How You Are Pre-Qualified For Real Estate Loans?

By: Amalorpava Mary

You need to be pre-qualified to avail a real estate loan. When you apply for a loan the loan officer looks into your credit report, and also figures out the maximum loan amount that you can have, by working backward. This could also be done by you, and you can first start by establishing your monthly income. This is not an easy task, for the lenders always take into account that incomes which they can document. In taking out a real estate loan, you would need to qualify as regards to your earnings and your earnings needs to be proven in order that they may be taken into account by the loan officer, who arrives at the loan amount. The loan amount would necessarily depend on the kind of earnings that you have.

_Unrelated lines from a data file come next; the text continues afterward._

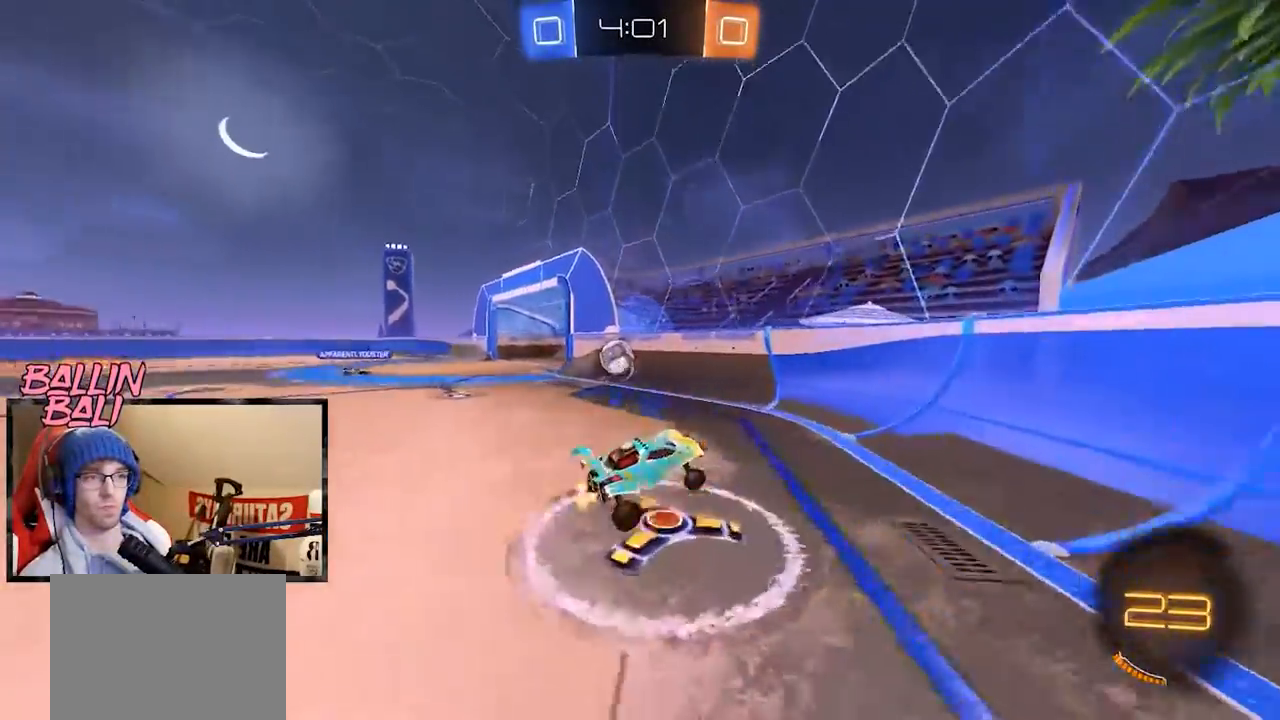
{"buttons": ["R2"], "left_stick": "left", "right_stick": "center", "events": []}
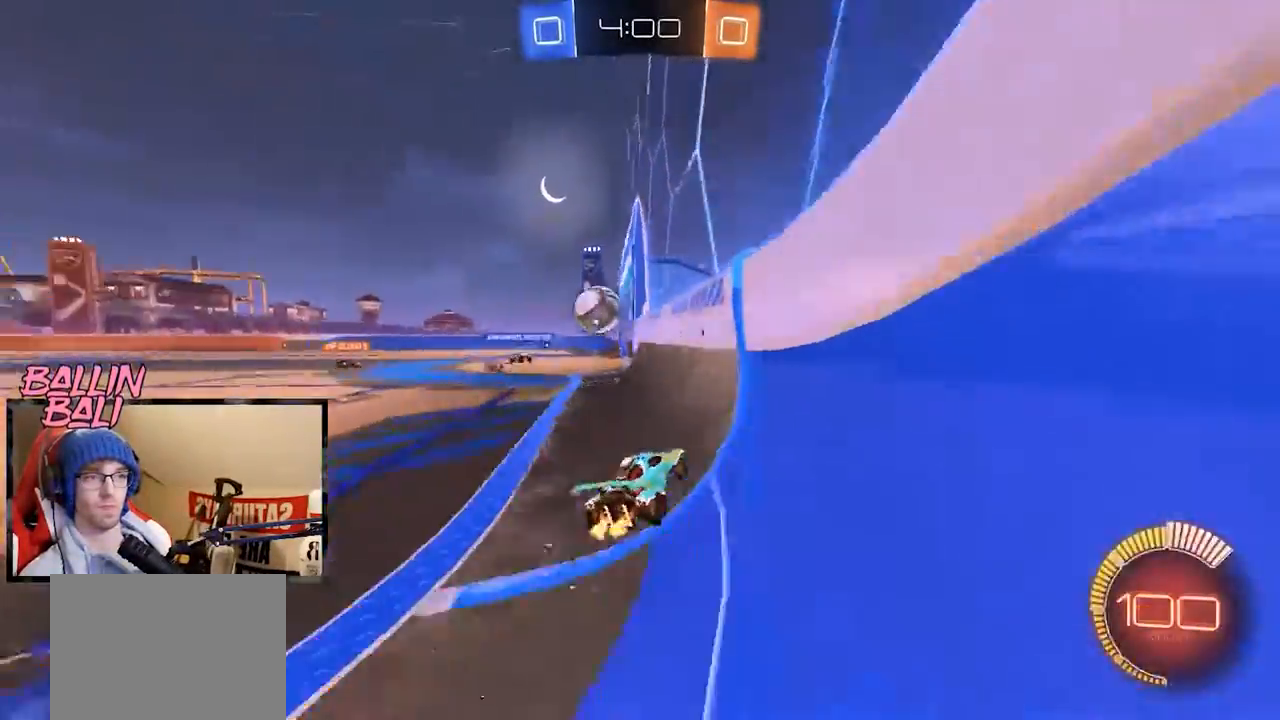
{"buttons": ["L2", "R2"], "left_stick": "center", "right_stick": "center", "events": [[217, "left_stick", "center"], [284, "L2", "down"], [284, "R2", "up"], [500, "R2", "down"]]}
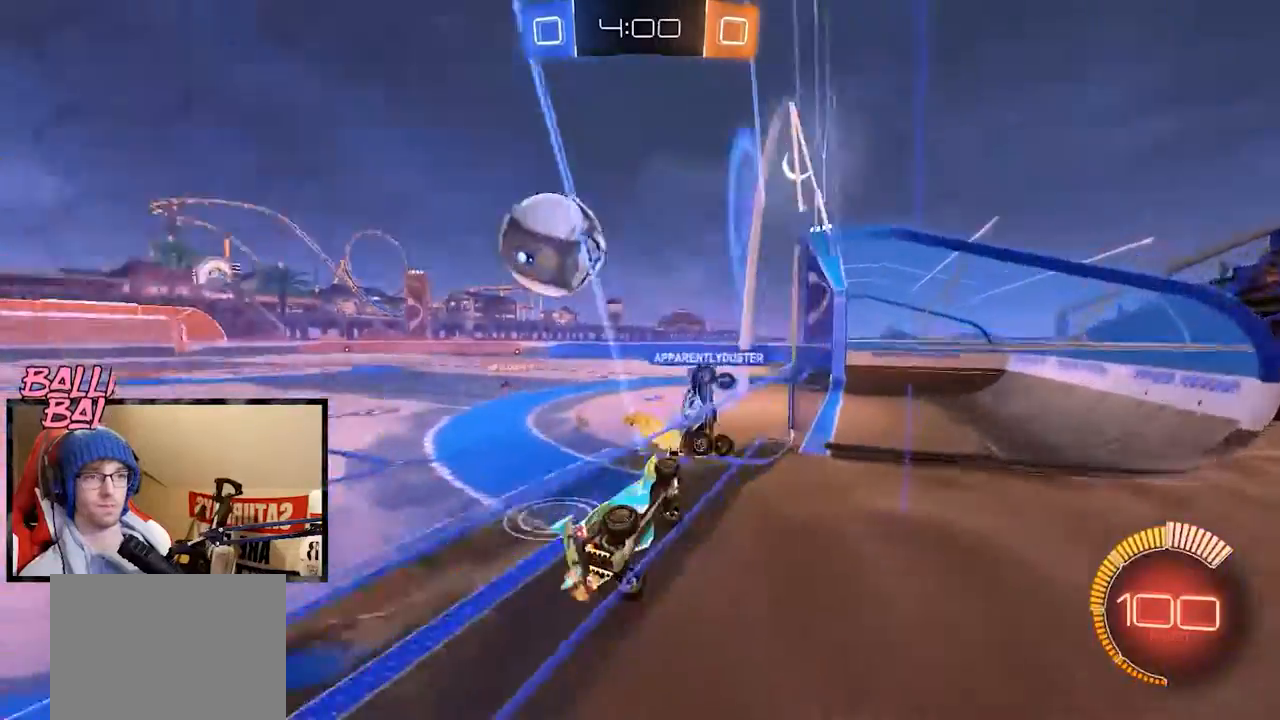
{"buttons": ["R2"], "left_stick": "left", "right_stick": "center", "events": [[84, "left_stick", "left"], [384, "L2", "up"]]}
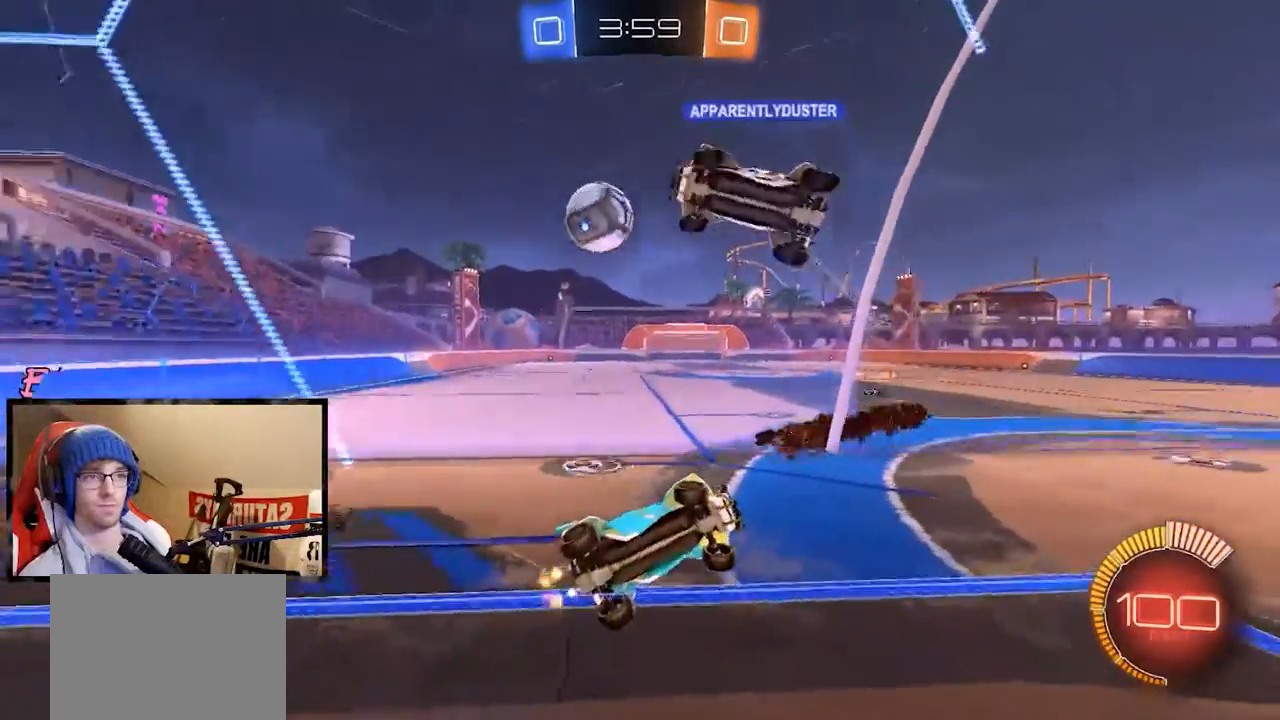
{"buttons": ["R2"], "left_stick": "left", "right_stick": "center", "events": []}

Let us find out how the officer would calculate your earnings under different circumstances.

In case you are employed and you receive salaries, and do not get to earn bonuses, the task becomes easy. All you need to do is to refer to your paycheck, and if you get paid every twice in a month, you would be multiplying the amount you get by two. Similarly, if you get paid every two weeks, you would multiply that by 26, considering that, in your case, there are 26 paydays in a year. You need to divide this by 12 in order to get your monthly earning figure. There are people who do not work all through the year, and the rules in their case would be different.

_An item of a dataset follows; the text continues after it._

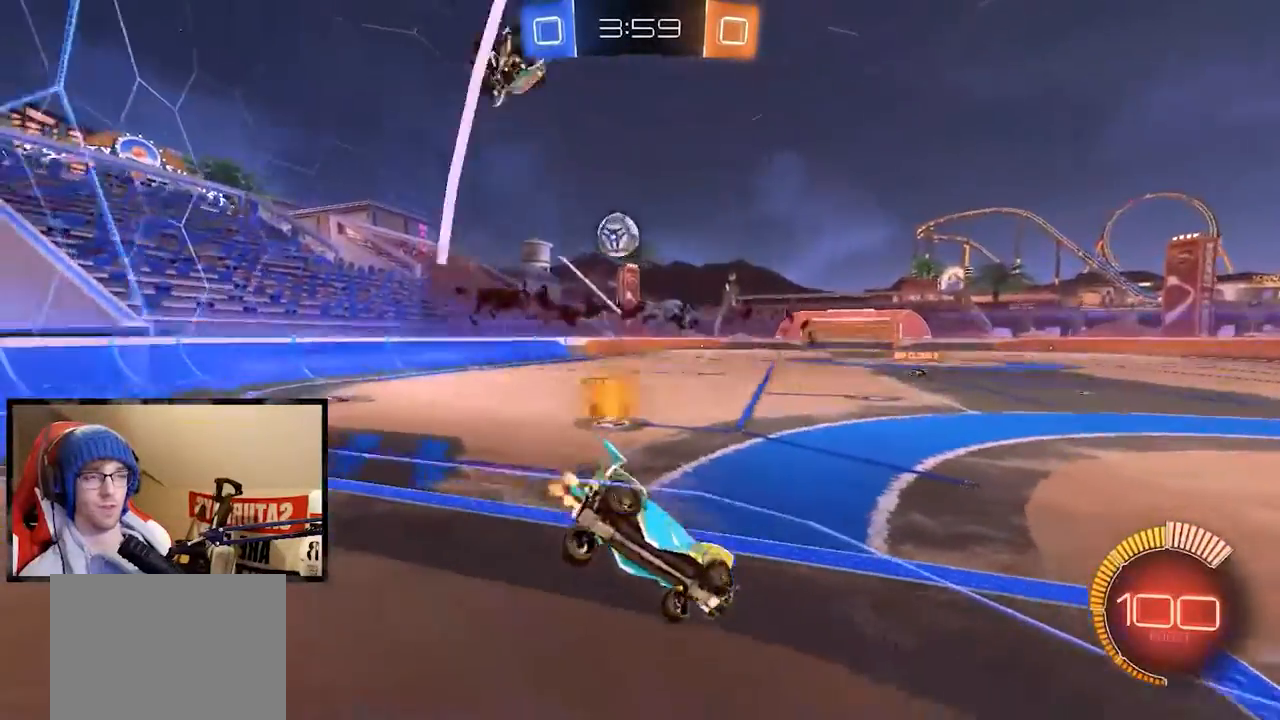
{"buttons": ["R2"], "left_stick": "right", "right_stick": "center", "events": [[167, "left_stick", "right"]]}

If you earn by hourly payment, and do not earn over-time, it becomes easy to calculate your monthly income. All you would need to do is to multiply your hourly pay by 40, being 40 hours of work per week, which gives you your weekly pay. This way you need to convert into a yearly figure and to do this you multiply that weekly figure by 52, there being 52 weeks in a year. After that, you divide that yearly figure by 12 in order to get your monthly pay amount.

All this is easy to calculate. But if you should be earning overtime, bonuses, or commissions, the matter gets to be complicated. In this case the lenders would not consider the earnings that you have from those sources. Instead they will average out that income that you had for the last two years, and add that amount to your regular income, be it hourly, weekly, or monthly. In order that you can quickly know your monthly income, you should get your W2 forms for the last two years, add up the amounts, and divide that by 24 in order to get your monthly income.

In similar fashion, if you are a teacher, a nurse, a seasonal worker in construction, or a worker earning from a part-time job, you can use the same way to calculate your near monthly income. You would need to add all your pay amounts for the last two years from your two year's W2 form, and divide that by 24. This will get you an approximate monthly income.

You would need a two-year track record if you are a self-employed person or receive 1099 income. The income shown in your IRS is taken to be the documented income that you have. It is quite usual that many of us over-state our expenses while we show our income in the IRS, and this real income may be understated. If you look at the schedule "C" of your tax return, there you will find an amount mentioned as "Profit". This amount is then your annual income, and calculating any depreciation on that value and adding the two sums together, and dividing that by 24, you get your near monthly income.